## Exercise
Before repeating the entries below, strip out every picture and keep all else as it is.

## Records for the exercise
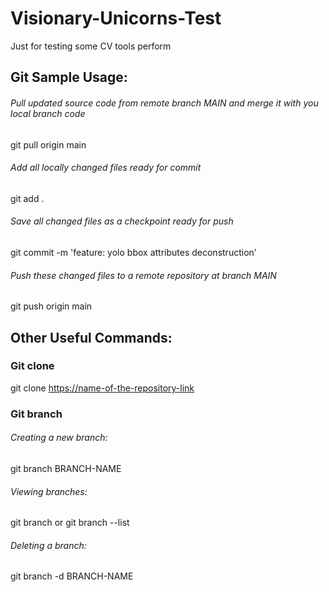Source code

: # Visionary-Unicorns-Test
Just for testing some CV tools perform


## Git Sample Usage:
###### Pull updated source code from remote branch MAIN and merge it with you local branch code
git pull origin main
###### Add all locally changed files ready for commit
git add .
###### Save all changed files as a checkpoint ready for push
git commit -m 'feature: yolo bbox attributes deconstruction'
###### Push these changed files to a remote repository at branch MAIN
git push origin main


## Other Useful Commands:
### Git clone
git clone <https://name-of-the-repository-link>
### Git branch
###### Creating a new branch:
git branch BRANCH-NAME
###### Viewing branches:
git branch or git branch --list
###### Deleting a branch:
git branch -d BRANCH-NAME
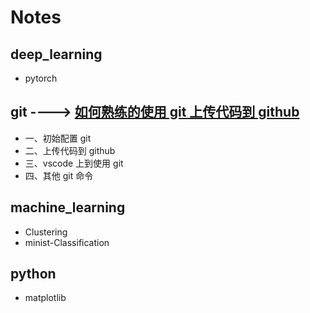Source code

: # Notes

## deep_learning
- pytorch

## git ----> [如何熟练的使用 git 上传代码到 github](https://github.com/SHUNLU-1/Notes/tree/main/git)

- 一、初始配置 git
- 二、上传代码到 github
- 三、vscode 上到使用 git
- 四、其他 git 命令

## machine_learning

- Clustering
- minist-Classification

## python
 
- matplotlib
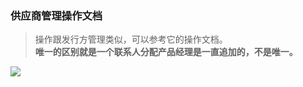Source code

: ﻿<link href="/css/erp_docs.css?v=@ViewBag.Version" rel="stylesheet" />

### 供应商管理操作文档  
>操作跟发行方管理类似，可以参考它的操作文档。<br/><b class="colred">唯一的区别就是一个联系人分配产品经理是一直追加的，不是唯一。</b>

<img src="/docs/up/images/up002.jpg?v=123" />
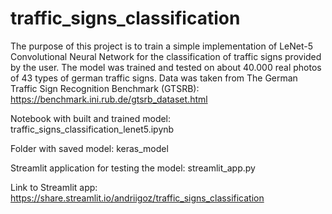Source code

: # traffic_signs_classification

The purpose of this project is to train a simple implementation of LeNet-5 Convolutional Neural Network for the 
classification of traffic signs provided by the user. The model was trained and tested on about 40.000 real photos of 43 
types of german traffic signs. Data was taken from The German Traffic Sign Recognition Benchmark (GTSRB): https://benchmark.ini.rub.de/gtsrb_dataset.html

Notebook with built and trained model: traffic_signs_classification_lenet5.ipynb

Folder with saved model: keras_model

Streamlit application for testing the model: streamlit_app.py

Link to Streamlit app: https://share.streamlit.io/andriigoz/traffic_signs_classification
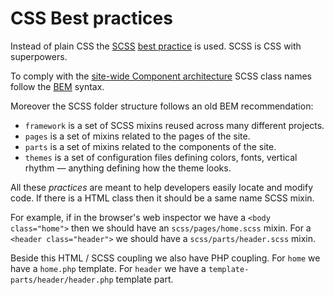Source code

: # CSS Best practices

Instead of plain CSS the [SCSS](http://sass-lang.com/) [best practice](https://morethemes.baby/2018/05/12/more-themes-baby-is-in-the-loop/) is used. SCSS is CSS with superpowers.

To comply with the [site-wide Component architecture](https://github.com/morethemesbaby/wp-best-practices/blob/master/wp-content/themes/mo-theme/HTML.md#components) SCSS class names follow the [BEM](http://getbem.com/) syntax.

Moreover the SCSS folder structure follows an old BEM recommendation:

* `framework` is a set of SCSS mixins reused across many different projects.
* `pages` is a set of mixins related to the pages of the site.
* `parts` is a set of mixins related to the components of the site.
* `themes` is a set of configuration files defining colors, fonts, vertical rhythm — anything defining how the theme looks.

All these *practices* are meant to help developers easily locate and modify code. If there is a HTML class then it should be a same name SCSS mixin.

For example, if in the browser's web inspector we have a `<body class="home">` then we should have an `scss/pages/home.scss` mixin. For a `<header class="header">` we should have a `scss/parts/header.scss` mixin.

Beside this HTML / SCSS coupling we also have PHP coupling. For `home` we have a `home.php` template. For `header` we have a `template-parts/header/header.php` template part. 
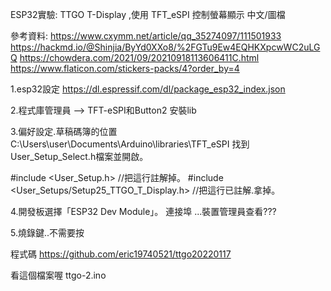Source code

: ESP32實驗: TTGO T-Display ,使用 TFT_eSPI 控制螢幕顯示 中文/圖檔

參考資料:
https://www.cxymm.net/article/qq_35274097/111501933
https://hackmd.io/@Shinjia/ByYd0XXo8/%2FGTu9Ew4EQHKXpcwWC2uLGQ
https://chowdera.com/2021/09/20210918113606411C.html
https://www.flaticon.com/stickers-packs/4?order_by=4

1.esp32設定
https://dl.espressif.com/dl/package_esp32_index.json

2.程式庫管理員 --> TFT-eSPI和Button2 安裝lib

3.偏好設定.草稿碼簿的位置
C:\Users\user\Documents\Arduino\libraries\TFT_eSPI
找到User_Setup_Select.h檔案並開啟。


#include <User_Setup.h> //把這行註解掉。
#include <User_Setups/Setup25_TTGO_T_Display.h>		 //把這行已註解.拿掉。


4.開發板選擇「ESP32 Dev Module」。
連接埠 ...裝置管理員查看???


5.燒錄鍵..不需要按

程式碼
https://github.com/eric19740521/ttgo20220117

看這個檔案喔
ttgo-2.ino
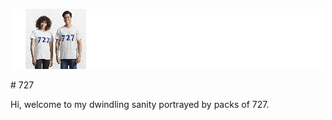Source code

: <p align="center">
  <img src="https://github.com/zNotChill/727/blob/main/727pack.png?raw=true" alt="727 Pack">
</p>
# 727

Hi, welcome to my dwindling sanity portrayed by packs of 727.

## Written answer
Source code

: # Visionary-Unicorns-Test
Just for testing some CV tools perform


## Git Sample Usage:
###### Pull updated source code from remote branch MAIN and merge it with you local branch code
git pull origin main
###### Add all locally changed files ready for commit
git add .
###### Save all changed files as a checkpoint ready for push
git commit -m 'feature: yolo bbox attributes deconstruction'
###### Push these changed files to a remote repository at branch MAIN
git push origin main


## Other Useful Commands:
### Git clone
git clone <https://name-of-the-repository-link>
### Git branch
###### Creating a new branch:
git branch BRANCH-NAME
###### Viewing branches:
git branch or git branch --list
###### Deleting a branch:
git branch -d BRANCH-NAME
Source code

: # Notes

## deep_learning
- pytorch

## git ----> [如何熟练的使用 git 上传代码到 github](https://github.com/SHUNLU-1/Notes/tree/main/git)

- 一、初始配置 git
- 二、上传代码到 github
- 三、vscode 上到使用 git
- 四、其他 git 命令

## machine_learning

- Clustering
- minist-Classification

## python
 
- matplotlib
Source code

: ﻿<link href="/css/erp_docs.css?v=@ViewBag.Version" rel="stylesheet" />

### 供应商管理操作文档  
>操作跟发行方管理类似，可以参考它的操作文档。<br/><b class="colred">唯一的区别就是一个联系人分配产品经理是一直追加的，不是唯一。</b>

<img src="/docs/up/images/up002.jpg?v=123" />
Source code

: # traffic_signs_classification

The purpose of this project is to train a simple implementation of LeNet-5 Convolutional Neural Network for the 
classification of traffic signs provided by the user. The model was trained and tested on about 40.000 real photos of 43 
types of german traffic signs. Data was taken from The German Traffic Sign Recognition Benchmark (GTSRB): https://benchmark.ini.rub.de/gtsrb_dataset.html

Notebook with built and trained model: traffic_signs_classification_lenet5.ipynb

Folder with saved model: keras_model

Streamlit application for testing the model: streamlit_app.py

Link to Streamlit app: https://share.streamlit.io/andriigoz/traffic_signs_classification
Source code

: # CSS Best practices

Instead of plain CSS the [SCSS](http://sass-lang.com/) [best practice](https://morethemes.baby/2018/05/12/more-themes-baby-is-in-the-loop/) is used. SCSS is CSS with superpowers.

To comply with the [site-wide Component architecture](https://github.com/morethemesbaby/wp-best-practices/blob/master/wp-content/themes/mo-theme/HTML.md#components) SCSS class names follow the [BEM](http://getbem.com/) syntax.

Moreover the SCSS folder structure follows an old BEM recommendation:

* `framework` is a set of SCSS mixins reused across many different projects.
* `pages` is a set of mixins related to the pages of the site.
* `parts` is a set of mixins related to the components of the site.
* `themes` is a set of configuration files defining colors, fonts, vertical rhythm — anything defining how the theme looks.

All these *practices* are meant to help developers easily locate and modify code. If there is a HTML class then it should be a same name SCSS mixin.

For example, if in the browser's web inspector we have a `<body class="home">` then we should have an `scss/pages/home.scss` mixin. For a `<header class="header">` we should have a `scss/parts/header.scss` mixin.

Beside this HTML / SCSS coupling we also have PHP coupling. For `home` we have a `home.php` template. For `header` we have a `template-parts/header/header.php` template part. 
Source code

: ESP32實驗: TTGO T-Display ,使用 TFT_eSPI 控制螢幕顯示 中文/圖檔

參考資料:
https://www.cxymm.net/article/qq_35274097/111501933
https://hackmd.io/@Shinjia/ByYd0XXo8/%2FGTu9Ew4EQHKXpcwWC2uLGQ
https://chowdera.com/2021/09/20210918113606411C.html
https://www.flaticon.com/stickers-packs/4?order_by=4

1.esp32設定
https://dl.espressif.com/dl/package_esp32_index.json

2.程式庫管理員 --> TFT-eSPI和Button2 安裝lib

3.偏好設定.草稿碼簿的位置
C:\Users\user\Documents\Arduino\libraries\TFT_eSPI
找到User_Setup_Select.h檔案並開啟。


#include <User_Setup.h> //把這行註解掉。
#include <User_Setups/Setup25_TTGO_T_Display.h>		 //把這行已註解.拿掉。


4.開發板選擇「ESP32 Dev Module」。
連接埠 ...裝置管理員查看???


5.燒錄鍵..不需要按

程式碼
https://github.com/eric19740521/ttgo20220117

看這個檔案喔
ttgo-2.ino
Source code

: <p align="center">
  <img src="https://github.com/zNotChill/727/blob/main/727pack.png?raw=true" alt="727 Pack">
</p>
# 727

Hi, welcome to my dwindling sanity portrayed by packs of 727.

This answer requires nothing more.